Your task is to copy the stretch of lines in the records below that begins with the line containing "#967e62; stroke: #311e14" and ends with the line containing "#f4d6aa; stroke-width: 22", exactly as written, with nothing added.

##############################

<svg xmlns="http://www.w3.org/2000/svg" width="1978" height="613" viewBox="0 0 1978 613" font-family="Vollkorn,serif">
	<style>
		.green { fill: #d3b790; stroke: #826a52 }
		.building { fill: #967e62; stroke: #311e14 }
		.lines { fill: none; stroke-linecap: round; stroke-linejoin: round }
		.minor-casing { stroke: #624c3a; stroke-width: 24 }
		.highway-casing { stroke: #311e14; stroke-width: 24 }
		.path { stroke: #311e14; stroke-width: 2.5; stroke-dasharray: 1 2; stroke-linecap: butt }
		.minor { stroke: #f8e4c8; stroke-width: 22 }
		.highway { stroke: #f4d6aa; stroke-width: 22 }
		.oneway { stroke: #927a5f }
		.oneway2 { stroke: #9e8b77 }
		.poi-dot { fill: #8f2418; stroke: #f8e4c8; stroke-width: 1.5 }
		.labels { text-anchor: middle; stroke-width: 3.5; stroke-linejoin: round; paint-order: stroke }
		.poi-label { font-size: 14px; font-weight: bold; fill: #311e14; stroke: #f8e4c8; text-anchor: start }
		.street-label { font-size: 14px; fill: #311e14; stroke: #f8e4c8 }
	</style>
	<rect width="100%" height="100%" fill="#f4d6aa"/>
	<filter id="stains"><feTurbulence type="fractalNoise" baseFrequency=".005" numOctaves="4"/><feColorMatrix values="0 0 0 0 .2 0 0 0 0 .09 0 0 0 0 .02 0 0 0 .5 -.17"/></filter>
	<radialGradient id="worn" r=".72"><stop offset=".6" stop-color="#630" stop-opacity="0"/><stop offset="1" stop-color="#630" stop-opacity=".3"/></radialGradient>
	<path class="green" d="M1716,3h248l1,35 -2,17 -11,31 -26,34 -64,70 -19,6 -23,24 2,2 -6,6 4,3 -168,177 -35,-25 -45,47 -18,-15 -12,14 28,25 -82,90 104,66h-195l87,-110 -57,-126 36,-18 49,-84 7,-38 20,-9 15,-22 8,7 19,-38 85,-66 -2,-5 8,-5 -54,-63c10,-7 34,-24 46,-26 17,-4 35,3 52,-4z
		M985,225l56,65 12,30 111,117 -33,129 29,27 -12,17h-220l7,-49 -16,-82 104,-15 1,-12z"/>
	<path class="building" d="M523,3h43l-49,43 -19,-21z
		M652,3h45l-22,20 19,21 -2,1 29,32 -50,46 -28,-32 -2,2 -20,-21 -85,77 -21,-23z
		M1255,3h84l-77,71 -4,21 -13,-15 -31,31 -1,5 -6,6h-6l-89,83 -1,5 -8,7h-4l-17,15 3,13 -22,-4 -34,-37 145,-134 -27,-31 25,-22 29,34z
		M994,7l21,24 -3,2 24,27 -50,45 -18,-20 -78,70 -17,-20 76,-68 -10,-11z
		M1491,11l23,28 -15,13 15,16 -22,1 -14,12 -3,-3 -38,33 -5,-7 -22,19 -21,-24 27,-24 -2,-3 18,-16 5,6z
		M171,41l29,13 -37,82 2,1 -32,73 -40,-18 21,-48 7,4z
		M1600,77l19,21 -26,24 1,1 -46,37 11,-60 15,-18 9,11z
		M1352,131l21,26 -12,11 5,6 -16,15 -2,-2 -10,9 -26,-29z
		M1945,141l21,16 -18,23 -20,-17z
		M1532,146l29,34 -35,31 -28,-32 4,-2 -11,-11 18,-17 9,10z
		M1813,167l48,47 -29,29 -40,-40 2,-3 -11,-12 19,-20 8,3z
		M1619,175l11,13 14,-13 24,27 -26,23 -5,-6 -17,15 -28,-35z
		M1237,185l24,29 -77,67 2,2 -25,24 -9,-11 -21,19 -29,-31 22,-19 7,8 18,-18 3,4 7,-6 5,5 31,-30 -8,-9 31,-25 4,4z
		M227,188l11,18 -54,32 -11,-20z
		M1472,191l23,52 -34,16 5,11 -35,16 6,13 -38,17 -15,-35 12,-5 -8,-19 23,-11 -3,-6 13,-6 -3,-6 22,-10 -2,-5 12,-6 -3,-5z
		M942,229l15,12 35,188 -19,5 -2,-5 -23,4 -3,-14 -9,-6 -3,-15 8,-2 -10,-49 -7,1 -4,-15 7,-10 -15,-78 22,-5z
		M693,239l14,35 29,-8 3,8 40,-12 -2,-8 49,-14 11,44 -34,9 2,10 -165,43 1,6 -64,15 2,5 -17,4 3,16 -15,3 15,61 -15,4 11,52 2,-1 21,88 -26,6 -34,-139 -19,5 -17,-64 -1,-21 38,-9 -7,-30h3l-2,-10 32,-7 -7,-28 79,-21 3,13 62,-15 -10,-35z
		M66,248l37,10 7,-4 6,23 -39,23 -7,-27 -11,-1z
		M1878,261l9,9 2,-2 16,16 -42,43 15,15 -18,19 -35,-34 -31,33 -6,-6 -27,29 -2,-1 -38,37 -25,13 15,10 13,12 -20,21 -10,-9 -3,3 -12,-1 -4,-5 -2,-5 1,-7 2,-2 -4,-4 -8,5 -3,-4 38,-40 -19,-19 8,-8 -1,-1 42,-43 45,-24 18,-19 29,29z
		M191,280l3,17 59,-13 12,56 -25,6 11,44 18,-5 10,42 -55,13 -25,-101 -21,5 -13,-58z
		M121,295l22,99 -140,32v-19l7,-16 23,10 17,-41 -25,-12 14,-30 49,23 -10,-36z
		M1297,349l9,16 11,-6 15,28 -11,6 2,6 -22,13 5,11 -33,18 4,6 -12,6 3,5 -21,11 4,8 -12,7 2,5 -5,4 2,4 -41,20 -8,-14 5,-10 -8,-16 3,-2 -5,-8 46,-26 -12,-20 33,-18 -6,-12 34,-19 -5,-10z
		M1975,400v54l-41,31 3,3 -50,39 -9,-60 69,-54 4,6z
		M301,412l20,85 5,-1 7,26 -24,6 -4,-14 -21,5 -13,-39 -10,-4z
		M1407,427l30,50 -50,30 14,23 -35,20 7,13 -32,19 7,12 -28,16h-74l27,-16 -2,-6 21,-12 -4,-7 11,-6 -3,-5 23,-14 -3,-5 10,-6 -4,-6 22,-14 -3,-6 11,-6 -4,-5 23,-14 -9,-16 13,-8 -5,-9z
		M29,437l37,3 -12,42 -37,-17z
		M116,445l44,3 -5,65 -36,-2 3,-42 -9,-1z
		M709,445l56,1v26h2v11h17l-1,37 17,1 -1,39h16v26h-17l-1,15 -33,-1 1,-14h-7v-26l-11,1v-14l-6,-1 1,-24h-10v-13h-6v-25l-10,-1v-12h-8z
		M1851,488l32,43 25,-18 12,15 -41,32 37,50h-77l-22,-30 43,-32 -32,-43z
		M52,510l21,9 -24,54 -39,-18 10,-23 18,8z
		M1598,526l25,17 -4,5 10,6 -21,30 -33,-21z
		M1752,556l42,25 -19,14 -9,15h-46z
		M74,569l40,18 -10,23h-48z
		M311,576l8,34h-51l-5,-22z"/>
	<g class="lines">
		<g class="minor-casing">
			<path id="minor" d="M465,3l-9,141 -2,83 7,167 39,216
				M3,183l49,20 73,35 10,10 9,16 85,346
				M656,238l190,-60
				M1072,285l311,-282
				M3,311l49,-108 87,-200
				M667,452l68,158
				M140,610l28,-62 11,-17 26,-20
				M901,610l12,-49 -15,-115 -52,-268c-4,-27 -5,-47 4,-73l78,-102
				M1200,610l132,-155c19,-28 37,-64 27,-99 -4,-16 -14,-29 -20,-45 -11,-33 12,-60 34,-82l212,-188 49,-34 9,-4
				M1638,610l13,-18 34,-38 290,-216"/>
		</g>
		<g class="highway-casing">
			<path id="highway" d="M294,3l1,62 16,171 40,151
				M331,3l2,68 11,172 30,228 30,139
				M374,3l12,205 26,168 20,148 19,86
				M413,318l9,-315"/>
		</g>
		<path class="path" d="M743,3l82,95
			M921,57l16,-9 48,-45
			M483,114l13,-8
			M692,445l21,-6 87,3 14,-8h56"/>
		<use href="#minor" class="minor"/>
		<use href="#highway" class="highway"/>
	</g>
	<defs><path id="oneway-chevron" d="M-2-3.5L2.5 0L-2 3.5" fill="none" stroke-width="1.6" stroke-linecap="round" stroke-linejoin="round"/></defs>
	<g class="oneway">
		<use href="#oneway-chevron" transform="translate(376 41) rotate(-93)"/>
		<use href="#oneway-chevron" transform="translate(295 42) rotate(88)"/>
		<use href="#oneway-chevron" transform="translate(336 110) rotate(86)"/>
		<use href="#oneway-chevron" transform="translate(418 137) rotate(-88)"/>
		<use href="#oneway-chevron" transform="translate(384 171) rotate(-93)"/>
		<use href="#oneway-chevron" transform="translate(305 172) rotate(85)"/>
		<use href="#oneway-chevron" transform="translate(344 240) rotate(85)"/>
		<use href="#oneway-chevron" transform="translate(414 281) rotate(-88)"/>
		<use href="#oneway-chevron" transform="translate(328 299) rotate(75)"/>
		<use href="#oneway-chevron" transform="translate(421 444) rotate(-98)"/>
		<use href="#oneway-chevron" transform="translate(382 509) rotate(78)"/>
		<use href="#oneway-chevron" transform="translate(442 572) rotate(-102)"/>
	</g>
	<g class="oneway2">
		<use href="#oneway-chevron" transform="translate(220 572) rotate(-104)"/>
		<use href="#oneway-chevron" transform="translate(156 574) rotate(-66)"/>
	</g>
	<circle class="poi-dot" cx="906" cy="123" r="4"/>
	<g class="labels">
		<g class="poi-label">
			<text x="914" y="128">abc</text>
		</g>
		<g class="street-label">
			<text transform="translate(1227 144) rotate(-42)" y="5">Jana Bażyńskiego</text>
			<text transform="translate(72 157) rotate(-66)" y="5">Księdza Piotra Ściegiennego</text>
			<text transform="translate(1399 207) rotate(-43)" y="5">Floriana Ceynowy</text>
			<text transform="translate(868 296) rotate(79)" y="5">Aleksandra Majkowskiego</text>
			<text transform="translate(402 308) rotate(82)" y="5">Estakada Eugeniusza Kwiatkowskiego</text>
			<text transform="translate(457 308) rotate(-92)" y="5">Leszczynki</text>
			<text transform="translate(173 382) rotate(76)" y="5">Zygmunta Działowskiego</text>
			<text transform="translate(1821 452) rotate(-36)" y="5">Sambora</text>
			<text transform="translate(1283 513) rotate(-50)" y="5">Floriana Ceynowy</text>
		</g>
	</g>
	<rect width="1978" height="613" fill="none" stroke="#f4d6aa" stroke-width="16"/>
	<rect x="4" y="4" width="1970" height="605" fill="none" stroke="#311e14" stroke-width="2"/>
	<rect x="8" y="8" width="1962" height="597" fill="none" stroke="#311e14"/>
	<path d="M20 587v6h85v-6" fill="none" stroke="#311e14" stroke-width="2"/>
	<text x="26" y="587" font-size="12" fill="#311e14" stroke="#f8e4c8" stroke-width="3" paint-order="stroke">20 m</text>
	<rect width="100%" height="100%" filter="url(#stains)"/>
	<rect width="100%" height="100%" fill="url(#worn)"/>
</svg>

##############################

Answer for this exercise:
		.building { fill: #967e62; stroke: #311e14 }
		.lines { fill: none; stroke-linecap: round; stroke-linejoin: round }
		.minor-casing { stroke: #624c3a; stroke-width: 24 }
		.highway-casing { stroke: #311e14; stroke-width: 24 }
		.path { stroke: #311e14; stroke-width: 2.5; stroke-dasharray: 1 2; stroke-linecap: butt }
		.minor { stroke: #f8e4c8; stroke-width: 22 }
		.highway { stroke: #f4d6aa; stroke-width: 22 }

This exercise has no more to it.